こうして宗ちゃんは、毎日毎日わざと人様の竹刀を身に受けては、行商に来る薬屋から薬を買い続けているのです。
稽古が終わった後、門人達に鮮やかな弁舌で薬の効用を説き、見事な手法で売りつける薬屋の姿をうっとりと見つめ、そうしてもう荷も仕舞い掛けた最後に、漸く薬を下さいと、蚊だってもう少しまともに鳴くだろうと呆れる小さな声音で、俯いたまま顔も上げられずに告げる宗ちゃんのいじらしい姿を目の当たりにする度に、覗き窓の格子を握り締めた手に力を籠めて、島田さんは幾度泪したことでしょう。
ですがそれもこれも、もう限界です。
島田さんは目頭を熱くするものを無骨な手で拭うと、きっと顔を上げました。
「坊ちゃんっ、私はもうっ・・」
「宗次郎っ」
ですが大きく息を吸い、己を鼓舞しての決意は、最初の一言を告げる間も許されず、やにわに開かれた障子と共に放たれた大音声に、あっと云う間もなく呑みこまれてしまいました。
「・・旦那さま・・」
声も喉に張りついてしまったのか、掠れた声で呆然と呟く島田さんを除けると、近藤先生は勢い余って滑り込むような格好で、宗ちゃんに詰めよりました。

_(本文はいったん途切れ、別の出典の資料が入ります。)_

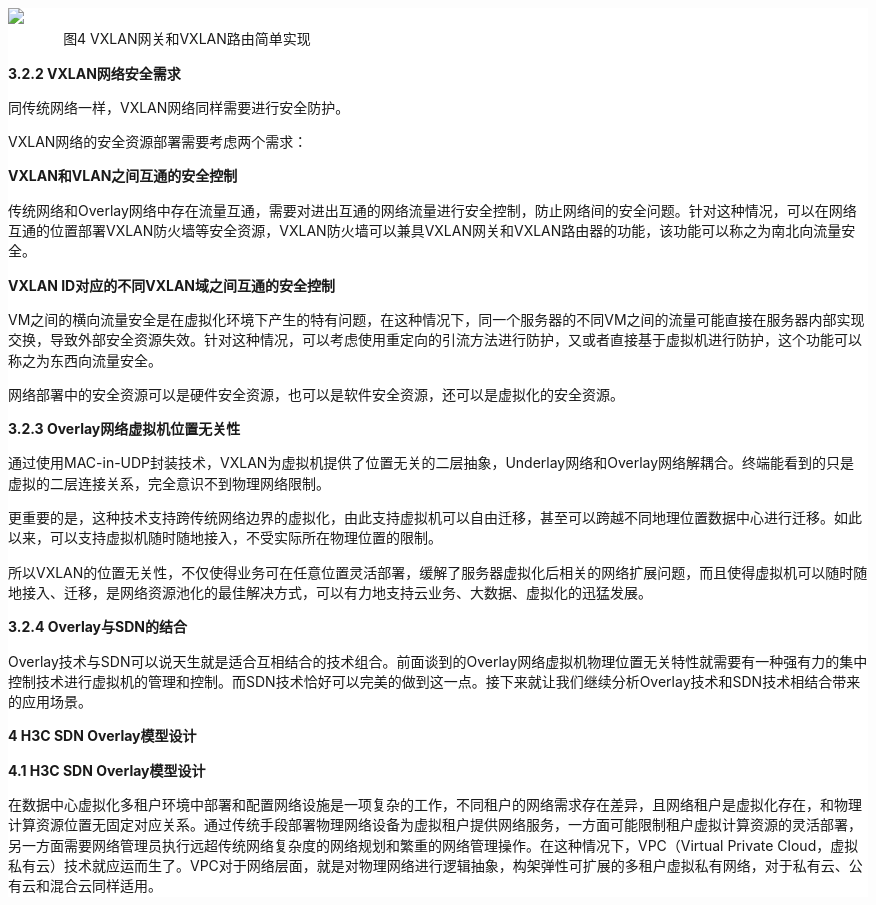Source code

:   
![](https://mmbiz.qpic.cn/mmbiz/u6UOjABnicbu7dpL19adlwTtekHHrEQiavqLbQXSmK0Cz1gHKWb5bIibqocOmNXmuTFEiaZaibgb6GicJM0amtInU5DQ/640?wx_fmt=jpeg&tp=webp&wxfrom=5&wx_lazy=1&wx_co=1)  
              图4 VXLAN网关和VXLAN路由简单实现  


**3.2.2 VXLAN网络安全需求**

同传统网络一样，VXLAN网络同样需要进行安全防护。

VXLAN网络的安全资源部署需要考虑两个需求：

  


**VXLAN和VLAN之间互通的安全控制**

传统网络和Overlay网络中存在流量互通，需要对进出互通的网络流量进行安全控制，防止网络间的安全问题。针对这种情况，可以在网络互通的位置部署VXLAN防火墙等安全资源，VXLAN防火墙可以兼具VXLAN网关和VXLAN路由器的功能，该功能可以称之为南北向流量安全。

  


**VXLAN ID对应的不同VXLAN域之间互通的安全控制**

VM之间的横向流量安全是在虚拟化环境下产生的特有问题，在这种情况下，同一个服务器的不同VM之间的流量可能直接在服务器内部实现交换，导致外部安全资源失效。针对这种情况，可以考虑使用重定向的引流方法进行防护，又或者直接基于虚拟机进行防护，这个功能可以称之为东西向流量安全。

  


网络部署中的安全资源可以是硬件安全资源，也可以是软件安全资源，还可以是虚拟化的安全资源。  
  


**3.2.3 Overlay网络虚拟机位置无关性**  


通过使用MAC-in-UDP封装技术，VXLAN为虚拟机提供了位置无关的二层抽象，Underlay网络和Overlay网络解耦合。终端能看到的只是虚拟的二层连接关系，完全意识不到物理网络限制。

  


更重要的是，这种技术支持跨传统网络边界的虚拟化，由此支持虚拟机可以自由迁移，甚至可以跨越不同地理位置数据中心进行迁移。如此以来，可以支持虚拟机随时随地接入，不受实际所在物理位置的限制。

  


所以VXLAN的位置无关性，不仅使得业务可在任意位置灵活部署，缓解了服务器虚拟化后相关的网络扩展问题，而且使得虚拟机可以随时随地接入、迁移，是网络资源池化的最佳解决方式，可以有力地支持云业务、大数据、虚拟化的迅猛发展。

  


**3.2.4 Overlay与SDN的结合**

Overlay技术与SDN可以说天生就是适合互相结合的技术组合。前面谈到的Overlay网络虚拟机物理位置无关特性就需要有一种强有力的集中控制技术进行虚拟机的管理和控制。而SDN技术恰好可以完美的做到这一点。接下来就让我们继续分析Overlay技术和SDN技术相结合带来的应用场景。

  


**4 H3C SDN Overlay模型设计**

**4.1 H3C SDN Overlay模型设计**

在数据中心虚拟化多租户环境中部署和配置网络设施是一项复杂的工作，不同租户的网络需求存在差异，且网络租户是虚拟化存在，和物理计算资源位置无固定对应关系。通过传统手段部署物理网络设备为虚拟租户提供网络服务，一方面可能限制租户虚拟计算资源的灵活部署，另一方面需要网络管理员执行远超传统网络复杂度的网络规划和繁重的网络管理操作。在这种情况下，VPC（Virtual Private Cloud，虚拟私有云）技术就应运而生了。VPC对于网络层面，就是对物理网络进行逻辑抽象，构架弹性可扩展的多租户虚拟私有网络，对于私有云、公有云和混合云同样适用。

  

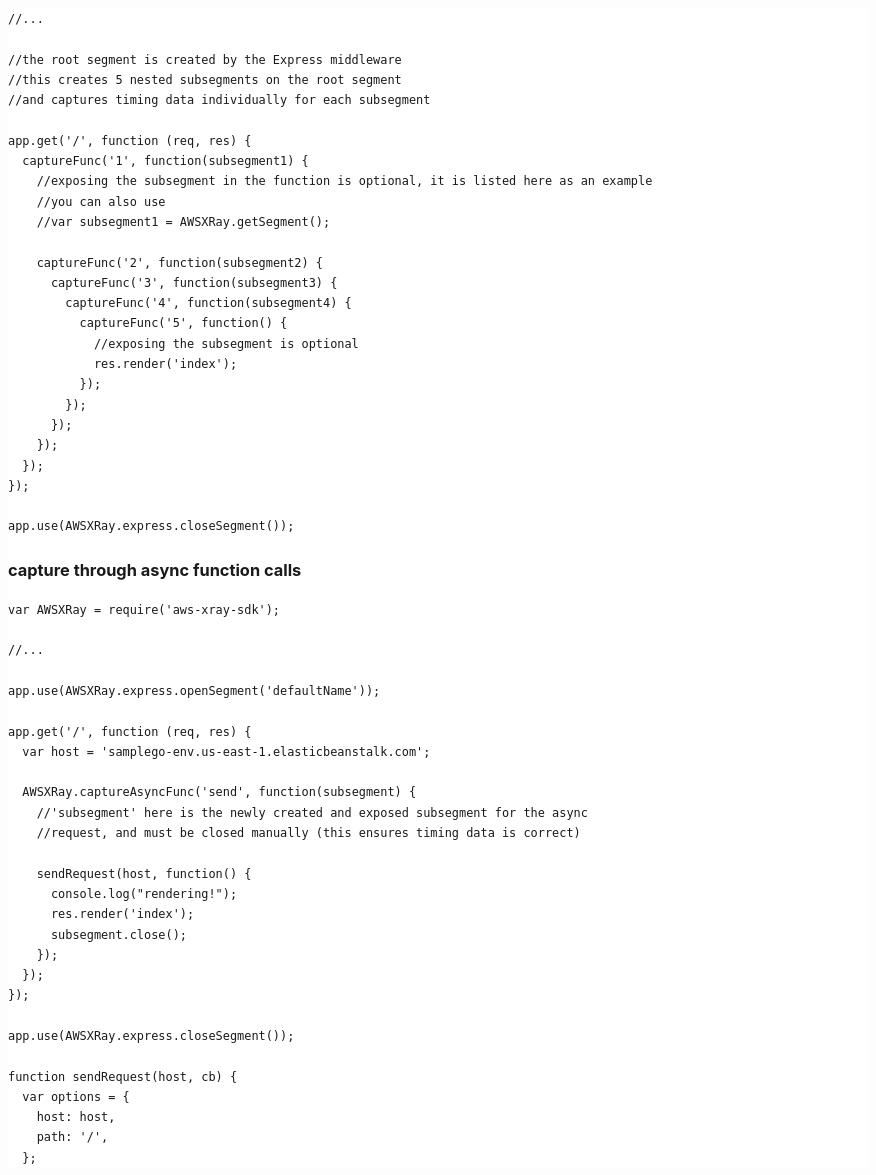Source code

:     //...

    //the root segment is created by the Express middleware
    //this creates 5 nested subsegments on the root segment
    //and captures timing data individually for each subsegment

    app.get('/', function (req, res) {
      captureFunc('1', function(subsegment1) {
        //exposing the subsegment in the function is optional, it is listed here as an example
        //you can also use
        //var subsegment1 = AWSXRay.getSegment();

        captureFunc('2', function(subsegment2) {
          captureFunc('3', function(subsegment3) {
            captureFunc('4', function(subsegment4) {
              captureFunc('5', function() {
                //exposing the subsegment is optional
                res.render('index');
              });
            });
          });
        });
      });
    });

    app.use(AWSXRay.express.closeSegment());

### capture through async function calls

    var AWSXRay = require('aws-xray-sdk');

    //...

    app.use(AWSXRay.express.openSegment('defaultName'));

    app.get('/', function (req, res) {
      var host = 'samplego-env.us-east-1.elasticbeanstalk.com';

      AWSXRay.captureAsyncFunc('send', function(subsegment) {
        //'subsegment' here is the newly created and exposed subsegment for the async
        //request, and must be closed manually (this ensures timing data is correct)

        sendRequest(host, function() {
          console.log("rendering!");
          res.render('index');
          subsegment.close();
        });
      });
    });

    app.use(AWSXRay.express.closeSegment());

    function sendRequest(host, cb) {
      var options = {
        host: host,
        path: '/',
      };

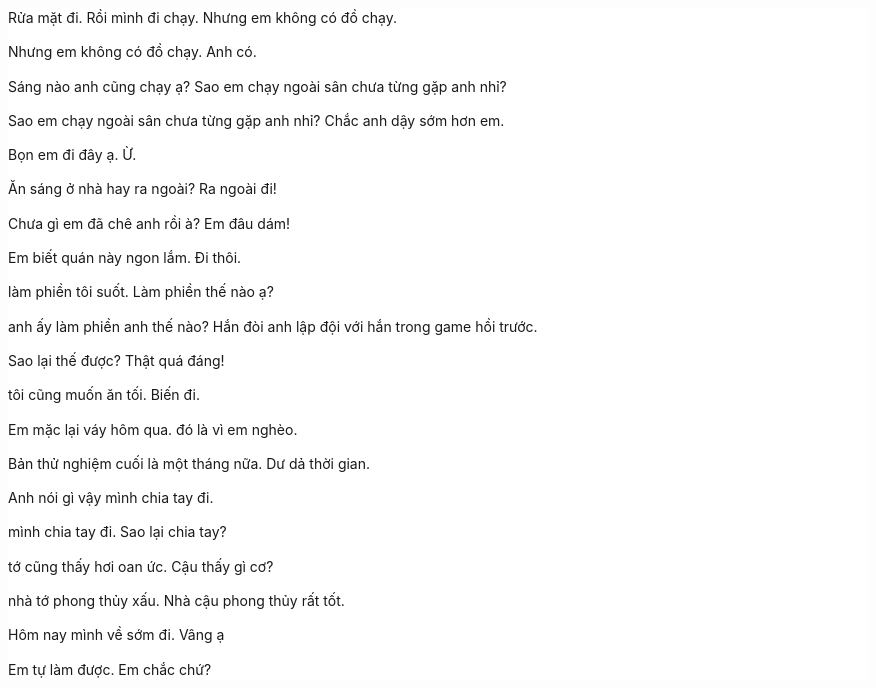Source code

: Rửa mặt đi. Rồi mình đi chạy.
Nhưng em không có đồ chạy.

Nhưng em không có đồ chạy.
Anh có.

Sáng nào anh cũng chạy ạ?
Sao em chạy ngoài sân chưa từng gặp anh nhỉ?

Sao em chạy ngoài sân chưa từng gặp anh nhỉ?
Chắc anh dậy sớm hơn em.

Bọn em đi đây ạ.
Ừ.

Ăn sáng ở nhà hay ra ngoài?
Ra ngoài đi!

Chưa gì em đã chê anh rồi à?
Em đâu dám!

Em biết quán này ngon lắm. 
Đi thôi.

làm phiền tôi suốt.
Làm phiền thế nào ạ?

anh ấy làm phiền anh thế nào?
Hắn đòi anh lập đội với hắn trong game hồi trước.

Sao lại thế được? 
Thật quá đáng!

tôi cũng muốn ăn tối.
Biến đi.

Em mặc lại váy hôm qua.
đó là vì em nghèo.

Bản thử nghiệm cuối là một tháng nữa.
Dư dả thời gian.

Anh nói gì vậy
mình chia tay đi.

mình chia tay đi.
Sao lại chia tay?

tớ cũng thấy hơi oan ức.
Cậu thấy gì cơ?

nhà tớ phong thủy xấu.
Nhà cậu phong thủy rất tốt.

Hôm nay mình về sớm đi.
Vâng ạ

Em tự làm được.
Em chắc chứ?
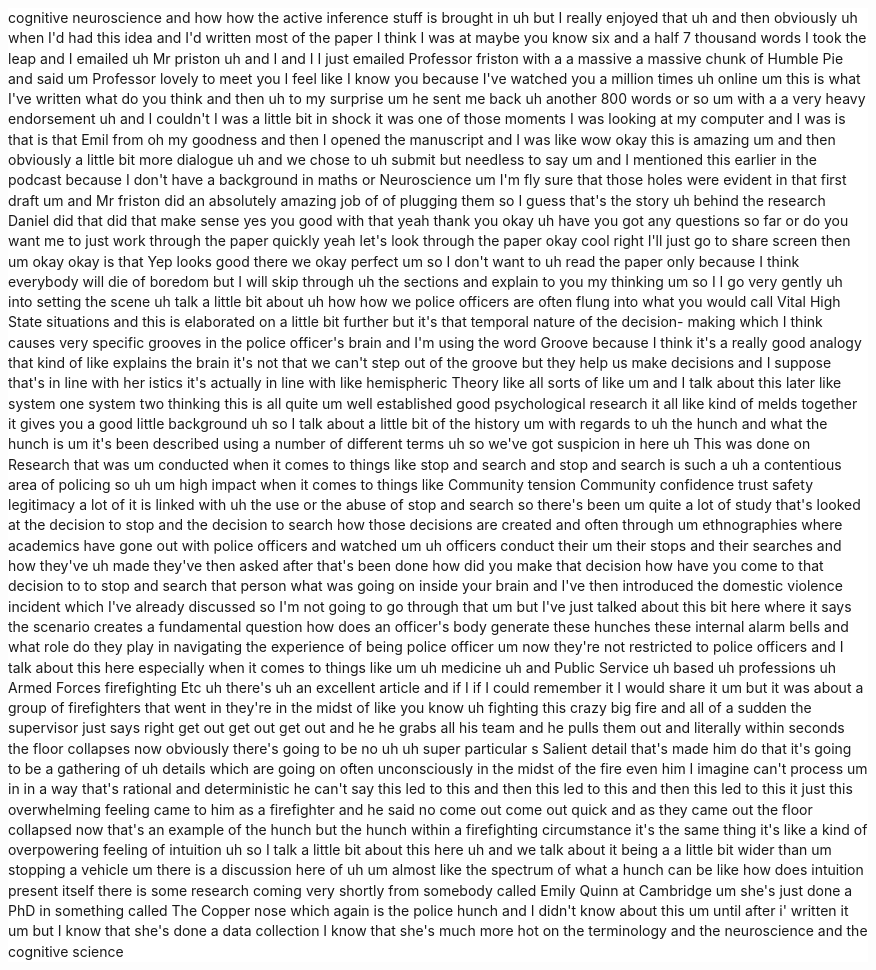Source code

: cognitive neuroscience and how how the active inference stuff is brought in uh but I really enjoyed that uh and then obviously uh when I'd had this idea and I'd written most of the paper I think I was at maybe you know six and a half 7 thousand words I took the leap and I emailed uh Mr priston uh and I and I I just emailed Professor friston with a a massive a massive chunk of Humble Pie and said um Professor lovely to meet you I feel like I know you because I've watched you a million times uh online um this is what I've written what do you think and then uh to my surprise um he sent me back uh another 800 words or so um with a a very heavy endorsement uh and I couldn't I was a little bit in shock it was one of those moments I was looking at my computer and I was is that is that Emil from oh my goodness and then I opened the manuscript and I was like wow okay this is amazing um and then obviously a little bit more dialogue uh and we chose to uh submit but needless to say um and I mentioned this earlier in the podcast because I don't have a background in maths or Neuroscience um I'm fly sure that those holes were evident in that first draft um and Mr friston did an absolutely amazing job of of plugging them so I guess that's the story uh behind the research Daniel did that did that make sense yes you good with that yeah thank you okay uh have you got any questions so far or do you want me to just work through the paper quickly yeah let's look through the paper okay cool right I'll just go to share screen then um okay okay is that Yep looks good there we okay perfect um so I don't want to uh read the paper only because I think everybody will die of boredom but I will skip through uh the sections and explain to you my thinking um so I I go very gently uh into setting the scene uh talk a little bit about uh how how we police officers are often flung into what you would call Vital High State situations and this is elaborated on a little bit further but it's that temporal nature of the decision- making which I think causes very specific grooves in the police officer's brain and I'm using the word Groove because I think it's a really good analogy that kind of like explains the brain it's not that we can't step out of the groove but they help us make decisions and I suppose that's in line with her istics it's actually in line with like hemispheric Theory like all sorts of like um and I talk about this later like system one system two thinking this is all quite um well established good psychological research it all like kind of melds together it gives you a good little background uh so I talk about a little bit of the history um with regards to uh the hunch and what the hunch is um it's been described using a number of different terms uh so we've got suspicion in here uh This was done on Research that was um conducted when it comes to things like stop and search and stop and search is such a uh a contentious area of policing so uh um high impact when it comes to things like Community tension Community confidence trust safety legitimacy a lot of it is linked with uh the use or the abuse of stop and search so there's been um quite a lot of study that's looked at the decision to stop and the decision to search how those decisions are created and often through um ethnographies where academics have gone out with police officers and watched um uh officers conduct their um their stops and their searches and how they've uh made they've then asked after that's been done how did you make that decision how have you come to that decision to to stop and search that person what was going on inside your brain and I've then introduced the domestic violence incident which I've already discussed so I'm not going to go through that um but I've just talked about this bit here where it says the scenario creates a fundamental question how does an officer's body generate these hunches these internal alarm bells and what role do they play in navigating the experience of being police officer um now they're not restricted to police officers and I talk about this here especially when it comes to things like um uh medicine uh and Public Service uh based uh professions uh Armed Forces firefighting Etc uh there's uh an excellent article and if I if I could remember it I would share it um but it was about a group of firefighters that went in they're in the midst of like you know uh fighting this crazy big fire and all of a sudden the supervisor just says right get out get out get out and he he grabs all his team and he pulls them out and literally within seconds the floor collapses now obviously there's going to be no uh uh super particular s Salient detail that's made him do that it's going to be a gathering of uh details which are going on often unconsciously in the midst of the fire even him I imagine can't process um in in a way that's rational and deterministic he can't say this led to this and then this led to this and then this led to this it just this overwhelming feeling came to him as a firefighter and he said no come out come out quick and as they came out the floor collapsed now that's an example of the hunch but the hunch within a firefighting circumstance it's the same thing it's like a kind of overpowering feeling of intuition uh so I talk a little bit about this here uh and we talk about it being a a little bit wider than um stopping a vehicle um there is a discussion here of uh um almost like the spectrum of what a hunch can be like how does intuition present itself there is some research coming very shortly from somebody called Emily Quinn at Cambridge um she's just done a PhD in something called The Copper nose which again is the police hunch and I didn't know about this um until after i' written it um but I know that she's done a data collection I know that she's much more hot on the terminology and the neuroscience and the cognitive science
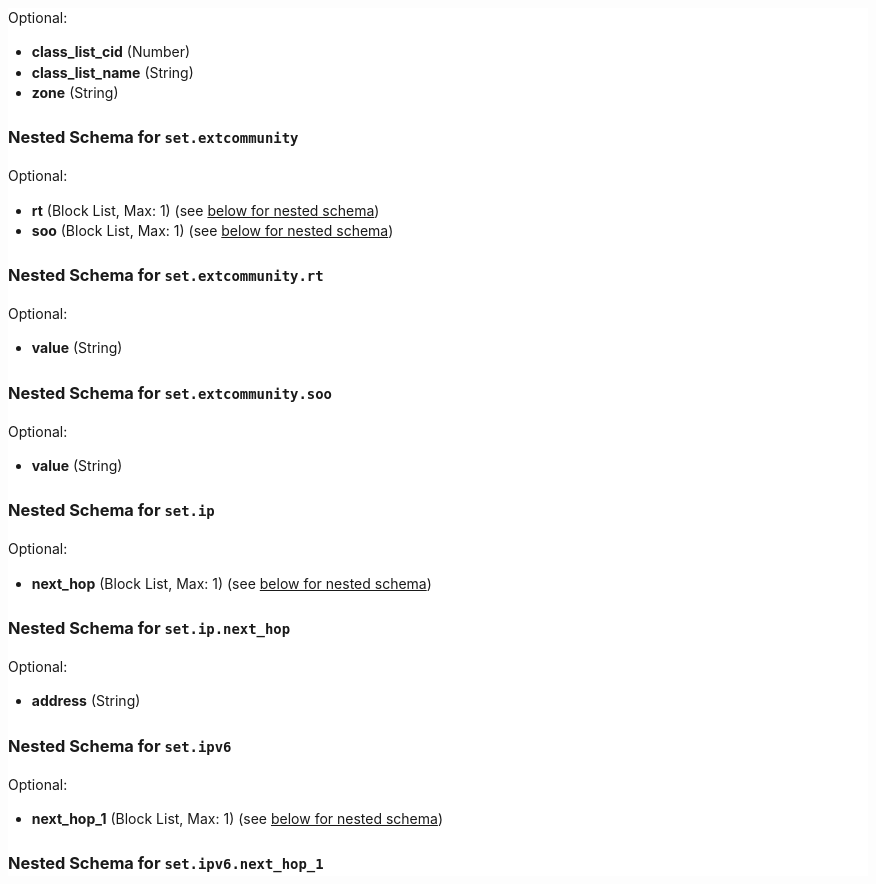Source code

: Optional:

- **class_list_cid** (Number)
- **class_list_name** (String)
- **zone** (String)


<a id="nestedblock--set--extcommunity"></a>
### Nested Schema for `set.extcommunity`

Optional:

- **rt** (Block List, Max: 1) (see [below for nested schema](#nestedblock--set--extcommunity--rt))
- **soo** (Block List, Max: 1) (see [below for nested schema](#nestedblock--set--extcommunity--soo))

<a id="nestedblock--set--extcommunity--rt"></a>
### Nested Schema for `set.extcommunity.rt`

Optional:

- **value** (String)


<a id="nestedblock--set--extcommunity--soo"></a>
### Nested Schema for `set.extcommunity.soo`

Optional:

- **value** (String)



<a id="nestedblock--set--ip"></a>
### Nested Schema for `set.ip`

Optional:

- **next_hop** (Block List, Max: 1) (see [below for nested schema](#nestedblock--set--ip--next_hop))

<a id="nestedblock--set--ip--next_hop"></a>
### Nested Schema for `set.ip.next_hop`

Optional:

- **address** (String)



<a id="nestedblock--set--ipv6"></a>
### Nested Schema for `set.ipv6`

Optional:

- **next_hop_1** (Block List, Max: 1) (see [below for nested schema](#nestedblock--set--ipv6--next_hop_1))

<a id="nestedblock--set--ipv6--next_hop_1"></a>
### Nested Schema for `set.ipv6.next_hop_1`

その宗ちゃんは驚きが勝りすぎ、零れんばかりに瞳を見開き、身じろぎする事すら忘れたように固まっています。
「宗次郎っ、お前今日、八郎さんに打ち込まれて怪我をしたのだって?何処が痛いのだい?えっ?」
近藤先生は、宗ちゃんの薄っぺらな肩を掴んで揺すり、問い質します。
「そうだっ、こんな事はしちゃおれんっ、島田っ」
そうして息をも止めてしまったかのように、慄きにいる当の本人の様子などお構い無しに、独り舞台の続き宜しく、島田さんを振り返りました。
「田坂先生を呼んできておくれ、ああ、若先生じゃなくて、大先生の方だよっ。早くしておくれっ」
これがご婦人方を相手に絹織物を商う店の主かと、誰もが疑う、そのあまりの形相に気圧され、ごくりと生唾を呑み込んだ島田さんが、慌てて立ち上がったその時――
「宗次郎はいるかえ」
すらりと開いた襖から姿を現したのは、他でもない、伊庭道場の御曹司八郎さんでした。